Arthur C. Clarke’s A Fall of Moondust (1962) impressed me for lot of reasons when I first read it. The book still does – not least because, seven years before the first Moon landings, he predicted (a) that the only life found on the Moon would be bacteria retrieved from human-built probes, and (b) the surface features would be a lot less jagged than was supposed in the 1950s.
He was right on both counts, and that’s quite apart from his descriptions of how dust thrown up from a vehicle doesn’t drift – it moves in ballistic arcs, because there’s no air resistance. And that’s exactly what the Apollo Lunar Roving vehicles did a decade or so later.
A few years earlier, on the other side of the Atlantic, Robert Heinlein produced an incredibly accurate description of how space-suits would have to be built in Have Spacesuit, Will Travel (1958), the last of his so-called ‘juveniles’. This was down to the need for bellows-style joints for mobility, use of air-flow to cool the astronaut, and how the inside of the helmet was likely to include dispensers for pills, drink and so forth. All of this came to pass, with the exception of adiabatic cooling. That was tried in the Gemini EVA suits, but it wasn’t sufficient to keep the astronauts cool – which is why the Apollo suits included a water-cooling inner garment.
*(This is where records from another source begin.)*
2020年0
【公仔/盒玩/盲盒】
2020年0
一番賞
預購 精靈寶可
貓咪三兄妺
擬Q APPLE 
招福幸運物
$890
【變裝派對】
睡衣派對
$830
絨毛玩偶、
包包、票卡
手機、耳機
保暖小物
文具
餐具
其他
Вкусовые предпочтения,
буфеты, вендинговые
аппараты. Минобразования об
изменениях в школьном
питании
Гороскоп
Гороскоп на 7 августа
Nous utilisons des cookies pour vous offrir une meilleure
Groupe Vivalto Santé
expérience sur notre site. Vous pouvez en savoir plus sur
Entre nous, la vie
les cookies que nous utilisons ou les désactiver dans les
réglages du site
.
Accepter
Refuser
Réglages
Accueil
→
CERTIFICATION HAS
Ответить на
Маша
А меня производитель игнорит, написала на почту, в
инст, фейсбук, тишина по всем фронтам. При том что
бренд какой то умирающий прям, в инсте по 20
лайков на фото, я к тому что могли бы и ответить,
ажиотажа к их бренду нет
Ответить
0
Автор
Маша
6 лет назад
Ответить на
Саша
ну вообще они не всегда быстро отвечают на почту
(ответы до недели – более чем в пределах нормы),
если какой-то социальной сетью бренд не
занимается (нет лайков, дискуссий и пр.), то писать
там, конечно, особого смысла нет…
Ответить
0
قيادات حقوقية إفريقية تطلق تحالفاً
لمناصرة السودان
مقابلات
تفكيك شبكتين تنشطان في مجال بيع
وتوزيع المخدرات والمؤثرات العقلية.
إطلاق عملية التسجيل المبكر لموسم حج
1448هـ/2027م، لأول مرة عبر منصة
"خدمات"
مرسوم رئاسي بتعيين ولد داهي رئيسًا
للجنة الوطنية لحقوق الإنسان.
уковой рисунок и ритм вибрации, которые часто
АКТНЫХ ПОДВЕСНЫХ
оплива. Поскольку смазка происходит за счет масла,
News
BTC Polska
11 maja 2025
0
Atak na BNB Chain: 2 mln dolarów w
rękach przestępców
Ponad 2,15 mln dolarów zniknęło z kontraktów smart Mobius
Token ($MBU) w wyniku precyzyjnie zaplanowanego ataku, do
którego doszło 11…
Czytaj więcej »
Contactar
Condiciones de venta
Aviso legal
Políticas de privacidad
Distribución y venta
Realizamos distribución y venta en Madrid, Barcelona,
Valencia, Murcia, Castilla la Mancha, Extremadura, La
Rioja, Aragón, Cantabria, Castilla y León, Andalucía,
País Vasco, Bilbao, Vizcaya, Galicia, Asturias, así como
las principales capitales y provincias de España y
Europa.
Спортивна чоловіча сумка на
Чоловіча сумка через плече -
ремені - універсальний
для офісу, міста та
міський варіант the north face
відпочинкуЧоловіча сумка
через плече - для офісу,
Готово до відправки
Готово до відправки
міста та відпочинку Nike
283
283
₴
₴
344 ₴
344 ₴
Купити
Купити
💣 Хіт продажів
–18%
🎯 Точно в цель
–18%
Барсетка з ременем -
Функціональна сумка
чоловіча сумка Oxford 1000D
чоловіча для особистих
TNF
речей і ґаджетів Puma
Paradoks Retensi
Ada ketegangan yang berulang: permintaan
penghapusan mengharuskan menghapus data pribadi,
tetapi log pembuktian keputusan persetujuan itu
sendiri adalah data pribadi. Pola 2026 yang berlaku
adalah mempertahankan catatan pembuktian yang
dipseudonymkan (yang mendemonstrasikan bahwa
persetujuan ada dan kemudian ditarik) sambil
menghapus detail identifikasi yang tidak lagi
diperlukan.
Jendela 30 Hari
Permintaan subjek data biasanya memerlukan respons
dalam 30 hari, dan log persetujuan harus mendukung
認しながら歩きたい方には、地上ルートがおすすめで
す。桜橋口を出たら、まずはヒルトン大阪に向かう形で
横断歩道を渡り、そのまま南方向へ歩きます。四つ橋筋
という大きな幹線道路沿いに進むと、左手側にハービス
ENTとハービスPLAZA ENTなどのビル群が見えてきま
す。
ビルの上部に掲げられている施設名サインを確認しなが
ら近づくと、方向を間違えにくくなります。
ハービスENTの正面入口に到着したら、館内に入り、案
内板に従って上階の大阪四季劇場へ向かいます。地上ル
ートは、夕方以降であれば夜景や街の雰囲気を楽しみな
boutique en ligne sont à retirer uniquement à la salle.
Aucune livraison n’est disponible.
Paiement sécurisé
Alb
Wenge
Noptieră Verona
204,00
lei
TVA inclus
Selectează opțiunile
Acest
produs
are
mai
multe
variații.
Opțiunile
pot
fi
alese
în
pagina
So how did that work? Were Clarke and Heinlein secret time travellers? Of course not. Clarke specialised in ultra-hard science fiction – always beneath the surface, secondary to the characters and the story. But the science was always there, and the principles he described were well known by the mid-twentieth century. Bacteria are ubiquitous and get everywhere – so yeah, of course there’ll be some on board our space probes. It was to discover just that point, among other things, that Apollo 12 landed near the Surveyor 3 probe that had landed two years earlier, and the crew retrieved components. Guess what – yes, they had bacteria in them. More to the point, it was viable.
That’s why, today, NASA have been very careful to sterilise probes as far as possible – and to crash-dive the Galileo and Cassini probes into Jupiter and Saturn, to avoid contaminating potential life-hosting moons.
The dust-in-an-arc issue didn’t even need proving in 1962. Fine particles are small enough to be influenced by the air, which is partly why dirt thrown up from wheels spreads so much. Without air that won’t happen.
Heinlein’s space-suit, meanwhile, was phenomenally accurate for a couple of reasons. One was that, as an engineer, he had worked on spacesuit design in the early 1940s, when they were needed for high altitude flight. By the 1950s, working spacesuits were already in service for that very purpose. The first Mercury program suits, indeed, were adapted Mk IV Navy suits. What hadn’t been done was to build one that would operate outside a spacecraft – which is what Heinlein was describing – but they were on the drawing board and it wasn’t much of a stretch for him.
This highlights what both authors were doing – which was giving their future worlds a very solid dose of credibility, by mildly extending what was already known and established. And, inevitably, that meant they had to make predictions based on some very solid reality and fact, which they did with intellect and reason – and which, inevitably, panned out.
Oh, Clarke also predicted the modern world of the internet, personal computers and social media. In detail, and precisely, even down to the changes it would bring to society. Just saying.